There had initially been optimism regarding Cavendish’s status as tests at a local hospital found no signs of a break.
But after he travelled to Nancy for further scans the picture changed.
“Mark suffered a fracture to the right scapula,” Team Dimension Data doctor Adrian Rotunno said. “Fortunately no surgery is required at this stage, and most importantly there is no nerve damage.
“He’s been withdrawn from the race for obvious medical reasons, and we’ll continue monitoring him over the coming days.”
The news means the 32-year-old’s hopes of adding to his 30 career Tour stage wins and closing in on Eddy Merckx’s all-time record of 34 are over for another year.
Sagan came into the Tour as an overwhelming favourite to win the points leaders’ green jersey for a record-equalling sixth straight time, having won it every year since his Tour debut in 2012.
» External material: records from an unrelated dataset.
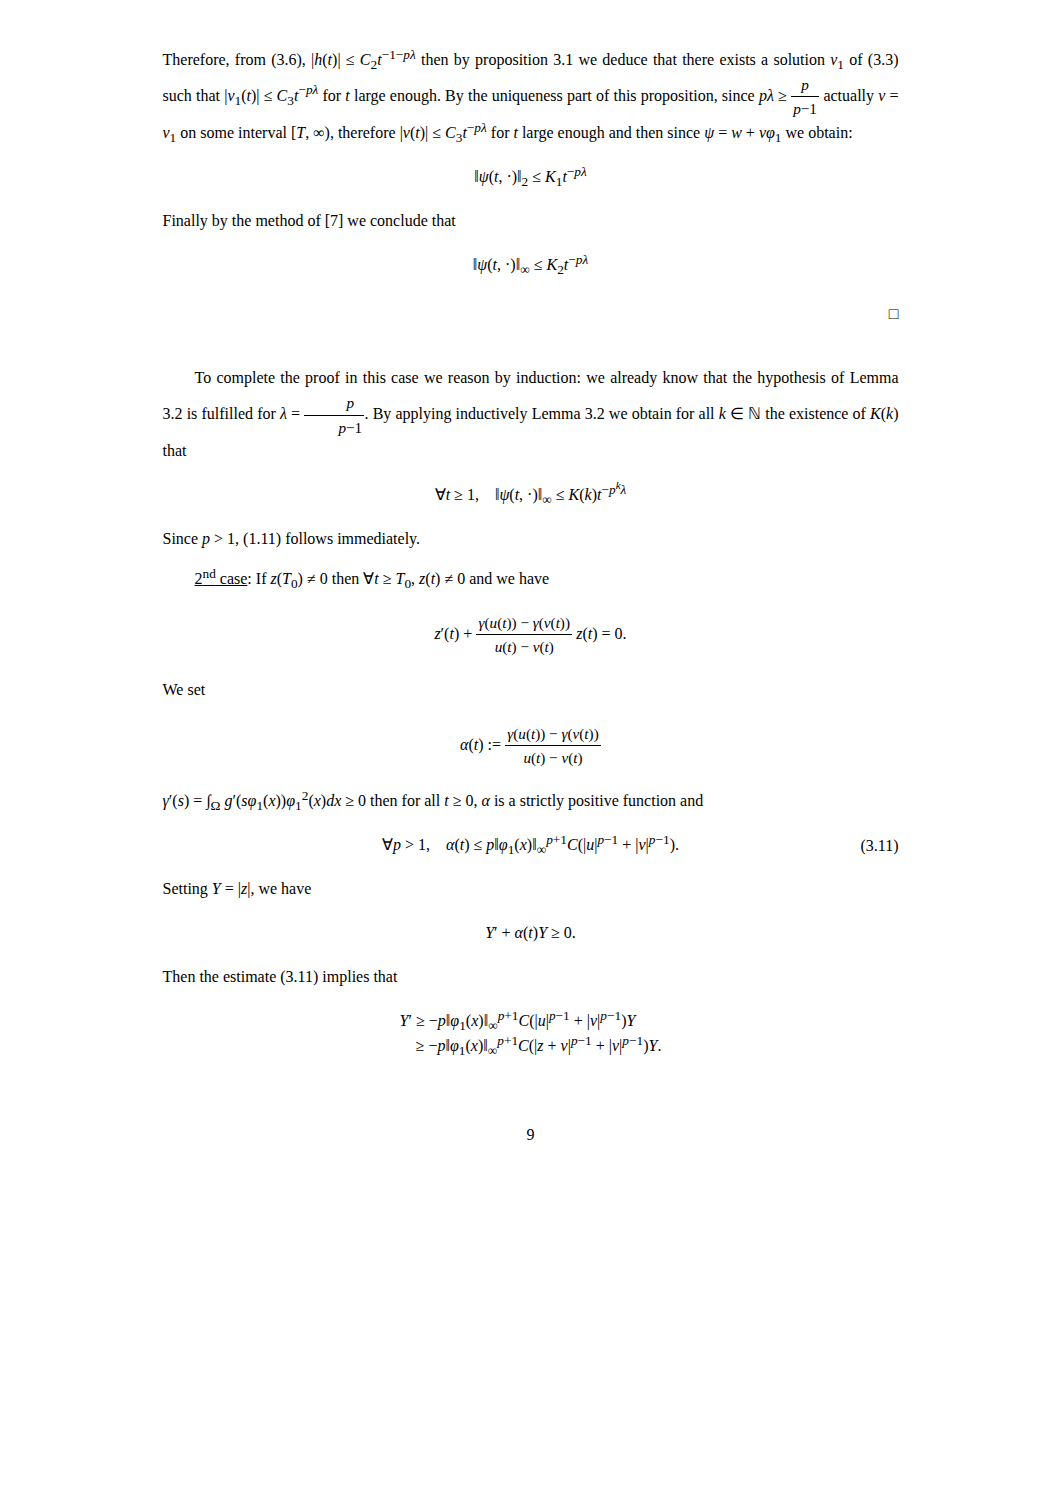Therefore, from (3.6), |h(t)| ≤ C2t−1−pλ then by proposition 3.1 we deduce that there exists a solution v1 of (3.3) such that |v1(t)| ≤ C3t−pλ for t large enough. By the uniqueness part of this proposition, since pλ ≥ pp−1 actually v = v1 on some interval [T, ∞), therefore |v(t)| ≤ C3t−pλ for t large enough and then since ψ = w + vφ1 we obtain:
‖ψ(t, ·)‖2 ≤ K1t−pλ
Finally by the method of [7] we conclude that
‖ψ(t, ·)‖∞ ≤ K2t−pλ
□
To complete the proof in this case we reason by induction: we already know that the hypothesis of Lemma 3.2 is fulfilled for λ = pp−1. By applying inductively Lemma 3.2 we obtain for all k ∈ ℕ the existence of K(k) that
∀t ≥ 1, ‖ψ(t, ·)‖∞ ≤ K(k)t−pkλ
Since p > 1, (1.11) follows immediately.
2nd case: If z(T0) ≠ 0 then ∀t ≥ T0, z(t) ≠ 0 and we have
z′(t) + γ(u(t)) − γ(v(t)) u(t) − v(t) z(t) = 0.
We set
α(t) := γ(u(t)) − γ(v(t)) u(t) − v(t)
γ′(s) = ∫Ω g′(sφ1(x))φ12(x)dx ≥ 0 then for all t ≥ 0, α is a strictly positive function and
∀p > 1, α(t) ≤ p‖φ1(x)‖∞p+1C(|u|p−1 + |v|p−1). (3.11)
Setting Y = |z|, we have
Y′ + α(t)Y ≥ 0.
Then the estimate (3.11) implies that
Y′ ≥ −p‖φ1(x)‖∞p+1C(|u|p−1 + |v|p−1)Y ≥ −p‖φ1(x)‖∞p+1C(|z + v|p−1 + |v|p−1)Y.
9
But the race jury judged his actions to be dangerous and exercised their power to kick him out of the race.
“We have decided to disqualify Peter Sagan from Tour de France 2017 as he endangered some of his colleagues seriously in the final metres of the sprint which happened in Vittel,” said race jury president Philippe Marien.
“We applied article 12.104, irregular sprints, in which case commissaires are allowed to enforce a judgement to disqualify a rider and amend a fine.”
The incident happened moments after another crash had sent Team Sky’s Geraint Thomas to the deck in the race leaders’ yellow jersey.
Thomas was fine to continue, losing no time as the incidents occurred inside the final three kilometres, while Chris Froome managed to skirt around it.
“I’m all right,” Thomas said. “It was just a crash in front of me and I had nowhere to go.
“Luckily I took off most of the speed. I think Froomey managed to get round it and he’s okay.”
Thomas continues to lead from Froome by 12 seconds, with Michael Matthews of Team Sunweb on the same time in third place overall going into Wednesday’s stage to La Planche des Belles Filles, where the fight for yellow is expected to ignite.